The Bigger the Team, the Bigger the Dream
Navigating the Madness of Leading Large-Scale Interdisciplinary Projects
DOI:
https://doi.org/10.54337/irspbl-11043Abstract
As engineering education responds to increasingly complex global challenges, the demand for interdisciplinary competencies continues to grow. Interdisciplinary team projects have become a key pedagogical strategy for developing these skills, but scaling such projects to accommodate cohorts of 900+ students presents significant challenges. This paper investigates the practical realities of running extremely large-scale interdisciplinary modules through a comparative narrative inquiry. Building on earlier studies that examined theoretical and pedagogical dimensions of large-scale teaching, this third paper in the series shifts focus to the day-to-day implementation strategies that make such teaching possible.

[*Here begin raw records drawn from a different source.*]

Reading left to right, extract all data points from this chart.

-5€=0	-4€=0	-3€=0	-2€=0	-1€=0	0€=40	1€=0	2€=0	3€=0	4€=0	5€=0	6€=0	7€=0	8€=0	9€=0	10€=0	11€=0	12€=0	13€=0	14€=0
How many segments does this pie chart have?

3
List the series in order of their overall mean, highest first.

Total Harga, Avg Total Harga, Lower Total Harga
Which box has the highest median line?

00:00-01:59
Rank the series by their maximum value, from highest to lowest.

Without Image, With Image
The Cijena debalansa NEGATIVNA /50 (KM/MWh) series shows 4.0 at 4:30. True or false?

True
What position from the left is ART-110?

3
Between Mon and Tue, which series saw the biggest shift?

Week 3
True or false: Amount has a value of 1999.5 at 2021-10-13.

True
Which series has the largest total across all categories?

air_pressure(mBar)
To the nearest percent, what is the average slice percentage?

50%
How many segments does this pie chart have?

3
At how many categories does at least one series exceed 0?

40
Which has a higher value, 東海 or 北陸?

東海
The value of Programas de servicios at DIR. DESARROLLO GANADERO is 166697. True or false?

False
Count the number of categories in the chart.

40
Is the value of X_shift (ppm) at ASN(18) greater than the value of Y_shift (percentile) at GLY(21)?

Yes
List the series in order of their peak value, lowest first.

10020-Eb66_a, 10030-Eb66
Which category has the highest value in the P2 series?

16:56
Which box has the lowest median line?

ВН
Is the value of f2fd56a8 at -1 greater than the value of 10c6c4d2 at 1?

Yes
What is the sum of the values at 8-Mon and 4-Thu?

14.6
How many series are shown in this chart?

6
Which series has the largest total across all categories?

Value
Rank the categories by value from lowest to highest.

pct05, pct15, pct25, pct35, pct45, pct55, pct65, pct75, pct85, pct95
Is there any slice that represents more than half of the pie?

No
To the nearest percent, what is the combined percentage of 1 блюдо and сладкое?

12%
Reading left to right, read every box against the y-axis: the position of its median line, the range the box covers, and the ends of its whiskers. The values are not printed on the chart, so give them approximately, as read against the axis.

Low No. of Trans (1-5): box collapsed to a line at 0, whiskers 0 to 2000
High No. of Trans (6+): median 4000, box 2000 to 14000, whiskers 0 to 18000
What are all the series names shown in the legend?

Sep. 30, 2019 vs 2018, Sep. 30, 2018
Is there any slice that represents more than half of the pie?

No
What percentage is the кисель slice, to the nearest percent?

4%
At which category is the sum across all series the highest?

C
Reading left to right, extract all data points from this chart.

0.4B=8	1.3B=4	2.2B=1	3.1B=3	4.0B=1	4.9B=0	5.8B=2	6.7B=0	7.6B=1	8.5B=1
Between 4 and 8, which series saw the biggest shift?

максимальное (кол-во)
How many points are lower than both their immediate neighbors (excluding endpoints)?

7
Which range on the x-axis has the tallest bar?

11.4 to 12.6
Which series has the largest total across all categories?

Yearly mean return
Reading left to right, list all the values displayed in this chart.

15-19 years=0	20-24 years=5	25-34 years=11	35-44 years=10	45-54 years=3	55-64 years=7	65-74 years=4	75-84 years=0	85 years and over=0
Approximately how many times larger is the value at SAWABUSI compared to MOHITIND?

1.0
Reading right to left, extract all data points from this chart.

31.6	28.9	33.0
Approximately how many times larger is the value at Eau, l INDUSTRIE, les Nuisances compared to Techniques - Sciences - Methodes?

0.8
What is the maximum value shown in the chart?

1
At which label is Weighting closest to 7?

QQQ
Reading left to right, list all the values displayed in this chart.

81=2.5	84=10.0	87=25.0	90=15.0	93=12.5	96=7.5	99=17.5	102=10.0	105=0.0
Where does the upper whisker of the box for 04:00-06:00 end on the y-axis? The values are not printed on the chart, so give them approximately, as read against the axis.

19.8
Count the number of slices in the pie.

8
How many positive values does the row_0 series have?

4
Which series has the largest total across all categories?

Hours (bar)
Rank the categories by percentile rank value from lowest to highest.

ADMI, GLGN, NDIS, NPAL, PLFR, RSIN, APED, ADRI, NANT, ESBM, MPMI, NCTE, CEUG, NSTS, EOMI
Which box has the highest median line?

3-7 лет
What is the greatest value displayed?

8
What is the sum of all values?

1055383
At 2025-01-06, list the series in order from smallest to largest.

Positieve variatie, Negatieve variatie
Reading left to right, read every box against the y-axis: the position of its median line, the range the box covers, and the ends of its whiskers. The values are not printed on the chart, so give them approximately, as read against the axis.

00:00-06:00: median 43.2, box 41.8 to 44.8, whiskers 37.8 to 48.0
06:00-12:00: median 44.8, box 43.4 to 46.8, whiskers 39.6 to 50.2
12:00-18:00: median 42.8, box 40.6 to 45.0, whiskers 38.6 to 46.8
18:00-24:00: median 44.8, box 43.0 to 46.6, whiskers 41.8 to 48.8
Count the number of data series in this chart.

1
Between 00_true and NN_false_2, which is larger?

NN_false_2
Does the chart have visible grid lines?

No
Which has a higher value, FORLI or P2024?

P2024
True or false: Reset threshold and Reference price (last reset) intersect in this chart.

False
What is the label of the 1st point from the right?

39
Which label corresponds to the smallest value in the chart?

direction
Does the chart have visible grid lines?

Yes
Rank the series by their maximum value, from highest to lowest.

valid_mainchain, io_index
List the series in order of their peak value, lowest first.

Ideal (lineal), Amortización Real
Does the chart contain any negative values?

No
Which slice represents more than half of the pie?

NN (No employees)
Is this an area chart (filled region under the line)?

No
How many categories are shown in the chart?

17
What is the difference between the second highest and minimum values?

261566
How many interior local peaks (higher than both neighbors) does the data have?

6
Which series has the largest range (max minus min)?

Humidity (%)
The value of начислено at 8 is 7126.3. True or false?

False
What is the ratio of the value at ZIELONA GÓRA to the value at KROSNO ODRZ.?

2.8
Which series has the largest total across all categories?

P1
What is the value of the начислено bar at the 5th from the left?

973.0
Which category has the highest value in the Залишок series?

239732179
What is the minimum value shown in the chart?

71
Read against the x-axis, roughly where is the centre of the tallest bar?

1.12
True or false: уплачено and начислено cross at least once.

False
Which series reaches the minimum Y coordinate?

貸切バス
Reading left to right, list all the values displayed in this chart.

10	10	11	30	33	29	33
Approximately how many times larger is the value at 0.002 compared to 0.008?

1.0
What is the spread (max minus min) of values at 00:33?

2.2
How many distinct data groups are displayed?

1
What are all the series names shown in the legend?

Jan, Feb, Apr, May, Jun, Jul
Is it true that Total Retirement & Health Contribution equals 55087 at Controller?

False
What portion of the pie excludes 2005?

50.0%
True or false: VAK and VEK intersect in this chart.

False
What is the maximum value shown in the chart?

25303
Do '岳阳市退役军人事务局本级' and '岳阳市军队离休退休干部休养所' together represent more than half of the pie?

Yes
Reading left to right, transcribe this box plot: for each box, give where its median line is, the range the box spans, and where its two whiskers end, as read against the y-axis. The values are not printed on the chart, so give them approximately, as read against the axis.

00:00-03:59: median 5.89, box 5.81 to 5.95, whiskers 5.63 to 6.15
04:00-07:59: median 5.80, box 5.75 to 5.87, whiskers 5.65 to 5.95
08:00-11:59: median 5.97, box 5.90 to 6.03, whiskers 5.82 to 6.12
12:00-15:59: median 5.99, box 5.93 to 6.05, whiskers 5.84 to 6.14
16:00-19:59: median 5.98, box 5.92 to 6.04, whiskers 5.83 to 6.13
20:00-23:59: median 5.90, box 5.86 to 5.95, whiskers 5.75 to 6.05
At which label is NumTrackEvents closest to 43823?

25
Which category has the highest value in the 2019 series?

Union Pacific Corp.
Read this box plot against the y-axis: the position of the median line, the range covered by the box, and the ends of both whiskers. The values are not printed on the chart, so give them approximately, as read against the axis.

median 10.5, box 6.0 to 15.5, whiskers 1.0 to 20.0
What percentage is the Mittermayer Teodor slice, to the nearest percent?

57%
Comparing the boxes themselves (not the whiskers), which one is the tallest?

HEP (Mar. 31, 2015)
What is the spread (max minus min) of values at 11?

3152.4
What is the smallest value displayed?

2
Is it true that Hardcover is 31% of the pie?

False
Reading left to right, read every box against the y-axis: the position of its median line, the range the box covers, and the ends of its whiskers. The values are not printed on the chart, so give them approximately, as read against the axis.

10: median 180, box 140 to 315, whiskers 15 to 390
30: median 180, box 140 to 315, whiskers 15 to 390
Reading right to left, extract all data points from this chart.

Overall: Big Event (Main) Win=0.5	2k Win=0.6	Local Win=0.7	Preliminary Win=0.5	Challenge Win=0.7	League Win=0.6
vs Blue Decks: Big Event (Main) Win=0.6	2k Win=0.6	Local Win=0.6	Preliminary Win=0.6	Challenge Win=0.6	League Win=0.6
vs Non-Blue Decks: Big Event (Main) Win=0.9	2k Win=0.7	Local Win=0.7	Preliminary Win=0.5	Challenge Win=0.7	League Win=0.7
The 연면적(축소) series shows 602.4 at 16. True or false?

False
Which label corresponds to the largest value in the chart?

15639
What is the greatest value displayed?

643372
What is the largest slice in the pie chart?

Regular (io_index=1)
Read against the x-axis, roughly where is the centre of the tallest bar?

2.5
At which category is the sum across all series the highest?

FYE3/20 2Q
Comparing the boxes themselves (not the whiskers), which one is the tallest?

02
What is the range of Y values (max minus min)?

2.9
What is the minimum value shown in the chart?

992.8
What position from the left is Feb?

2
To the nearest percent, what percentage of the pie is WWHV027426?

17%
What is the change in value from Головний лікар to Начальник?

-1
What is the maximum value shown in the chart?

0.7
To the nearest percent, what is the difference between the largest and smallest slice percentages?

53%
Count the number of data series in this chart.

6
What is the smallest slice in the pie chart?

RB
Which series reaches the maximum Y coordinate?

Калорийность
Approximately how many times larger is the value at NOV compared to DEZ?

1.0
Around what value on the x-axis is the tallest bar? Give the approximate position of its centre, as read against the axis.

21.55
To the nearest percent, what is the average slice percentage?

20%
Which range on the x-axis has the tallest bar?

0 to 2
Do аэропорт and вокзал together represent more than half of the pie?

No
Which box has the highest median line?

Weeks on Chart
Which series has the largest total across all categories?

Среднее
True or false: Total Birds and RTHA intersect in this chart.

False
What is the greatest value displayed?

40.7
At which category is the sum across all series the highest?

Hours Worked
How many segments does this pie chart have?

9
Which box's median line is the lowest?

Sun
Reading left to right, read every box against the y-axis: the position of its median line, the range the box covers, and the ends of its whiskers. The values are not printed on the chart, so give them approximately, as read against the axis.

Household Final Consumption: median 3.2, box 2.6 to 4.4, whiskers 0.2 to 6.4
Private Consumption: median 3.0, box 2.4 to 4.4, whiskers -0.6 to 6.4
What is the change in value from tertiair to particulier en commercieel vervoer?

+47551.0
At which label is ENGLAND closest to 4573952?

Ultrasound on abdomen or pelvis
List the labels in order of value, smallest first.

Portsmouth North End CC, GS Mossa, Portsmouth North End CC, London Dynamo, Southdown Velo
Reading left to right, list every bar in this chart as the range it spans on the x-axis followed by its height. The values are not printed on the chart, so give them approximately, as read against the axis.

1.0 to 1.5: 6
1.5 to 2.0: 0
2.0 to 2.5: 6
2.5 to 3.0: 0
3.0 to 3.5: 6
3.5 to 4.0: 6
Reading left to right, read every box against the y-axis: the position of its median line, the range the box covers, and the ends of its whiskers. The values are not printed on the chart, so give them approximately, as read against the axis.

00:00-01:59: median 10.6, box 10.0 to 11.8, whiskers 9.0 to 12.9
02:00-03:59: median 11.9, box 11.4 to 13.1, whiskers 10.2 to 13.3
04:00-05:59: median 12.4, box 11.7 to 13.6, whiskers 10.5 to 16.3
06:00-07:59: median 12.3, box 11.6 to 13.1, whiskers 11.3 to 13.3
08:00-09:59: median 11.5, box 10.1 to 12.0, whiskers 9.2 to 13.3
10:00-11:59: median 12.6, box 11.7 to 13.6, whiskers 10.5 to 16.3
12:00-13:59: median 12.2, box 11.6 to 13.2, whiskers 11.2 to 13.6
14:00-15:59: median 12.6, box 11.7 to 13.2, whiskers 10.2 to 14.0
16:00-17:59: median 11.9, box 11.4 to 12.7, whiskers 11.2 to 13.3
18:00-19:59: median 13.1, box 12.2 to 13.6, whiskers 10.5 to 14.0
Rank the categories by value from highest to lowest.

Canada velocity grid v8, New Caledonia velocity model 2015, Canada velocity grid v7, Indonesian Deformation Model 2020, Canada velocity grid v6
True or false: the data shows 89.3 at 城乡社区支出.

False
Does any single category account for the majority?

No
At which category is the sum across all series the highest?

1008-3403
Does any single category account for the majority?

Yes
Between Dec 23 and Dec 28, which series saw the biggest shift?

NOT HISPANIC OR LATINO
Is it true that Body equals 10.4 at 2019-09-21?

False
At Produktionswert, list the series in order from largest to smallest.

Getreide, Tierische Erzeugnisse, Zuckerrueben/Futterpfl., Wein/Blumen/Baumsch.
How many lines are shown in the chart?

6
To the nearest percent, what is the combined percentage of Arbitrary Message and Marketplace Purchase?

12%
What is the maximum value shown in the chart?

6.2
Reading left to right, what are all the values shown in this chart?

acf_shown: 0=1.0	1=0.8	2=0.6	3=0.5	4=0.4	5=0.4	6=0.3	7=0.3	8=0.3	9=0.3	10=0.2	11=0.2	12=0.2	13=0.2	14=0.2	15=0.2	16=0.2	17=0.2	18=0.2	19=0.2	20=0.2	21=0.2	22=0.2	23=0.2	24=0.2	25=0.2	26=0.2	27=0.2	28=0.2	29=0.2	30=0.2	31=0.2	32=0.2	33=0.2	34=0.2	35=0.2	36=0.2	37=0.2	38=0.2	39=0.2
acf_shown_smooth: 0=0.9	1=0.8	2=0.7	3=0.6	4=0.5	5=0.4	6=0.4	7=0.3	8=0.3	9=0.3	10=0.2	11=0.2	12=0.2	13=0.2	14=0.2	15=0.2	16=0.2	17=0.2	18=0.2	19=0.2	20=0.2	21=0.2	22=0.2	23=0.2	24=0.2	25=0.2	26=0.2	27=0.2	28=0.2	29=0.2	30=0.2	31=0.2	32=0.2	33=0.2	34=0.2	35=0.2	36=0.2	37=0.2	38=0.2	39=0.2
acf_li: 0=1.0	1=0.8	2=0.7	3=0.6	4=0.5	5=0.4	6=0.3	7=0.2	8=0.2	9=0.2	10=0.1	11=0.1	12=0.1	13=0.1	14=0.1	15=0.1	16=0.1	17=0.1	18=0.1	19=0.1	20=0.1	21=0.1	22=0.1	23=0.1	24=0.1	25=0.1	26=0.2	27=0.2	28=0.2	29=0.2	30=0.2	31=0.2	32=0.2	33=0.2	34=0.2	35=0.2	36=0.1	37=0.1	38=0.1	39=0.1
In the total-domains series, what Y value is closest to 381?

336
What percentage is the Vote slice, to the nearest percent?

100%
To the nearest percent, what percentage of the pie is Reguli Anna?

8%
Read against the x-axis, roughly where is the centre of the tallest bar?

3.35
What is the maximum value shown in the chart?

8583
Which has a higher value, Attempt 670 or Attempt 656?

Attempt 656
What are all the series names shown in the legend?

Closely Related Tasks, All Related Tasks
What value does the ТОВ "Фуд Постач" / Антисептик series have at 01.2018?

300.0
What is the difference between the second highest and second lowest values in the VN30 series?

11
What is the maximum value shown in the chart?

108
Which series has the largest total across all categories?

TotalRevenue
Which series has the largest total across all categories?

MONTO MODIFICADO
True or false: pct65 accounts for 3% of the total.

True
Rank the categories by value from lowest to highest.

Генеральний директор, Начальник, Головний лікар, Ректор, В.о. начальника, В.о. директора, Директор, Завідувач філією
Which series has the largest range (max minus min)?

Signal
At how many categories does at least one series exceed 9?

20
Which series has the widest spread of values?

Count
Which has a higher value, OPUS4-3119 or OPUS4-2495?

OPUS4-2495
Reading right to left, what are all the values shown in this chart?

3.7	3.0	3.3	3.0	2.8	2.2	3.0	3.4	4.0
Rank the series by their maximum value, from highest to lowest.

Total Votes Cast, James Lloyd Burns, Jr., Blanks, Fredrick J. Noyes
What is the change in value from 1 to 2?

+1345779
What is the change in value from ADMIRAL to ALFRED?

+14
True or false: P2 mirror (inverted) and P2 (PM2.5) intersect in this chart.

Drawing on the experiences of two practitioners working in research-intensive institutions in the global north and south, the study explores how intentional activity design and assessment practices are adapted at scale. The findings highlight the importance of calculated decision-making, inventive resource use, and structured communication in managing complexity. Rather than offering a definitive model, the paper surfaces practical strategies and tensions that others may encounter when scaling interdisciplinary education. In doing so, it contributes to a growing body of work aimed at supporting educators and institutions navigating the realities of mega-class interdisciplinary project delivery.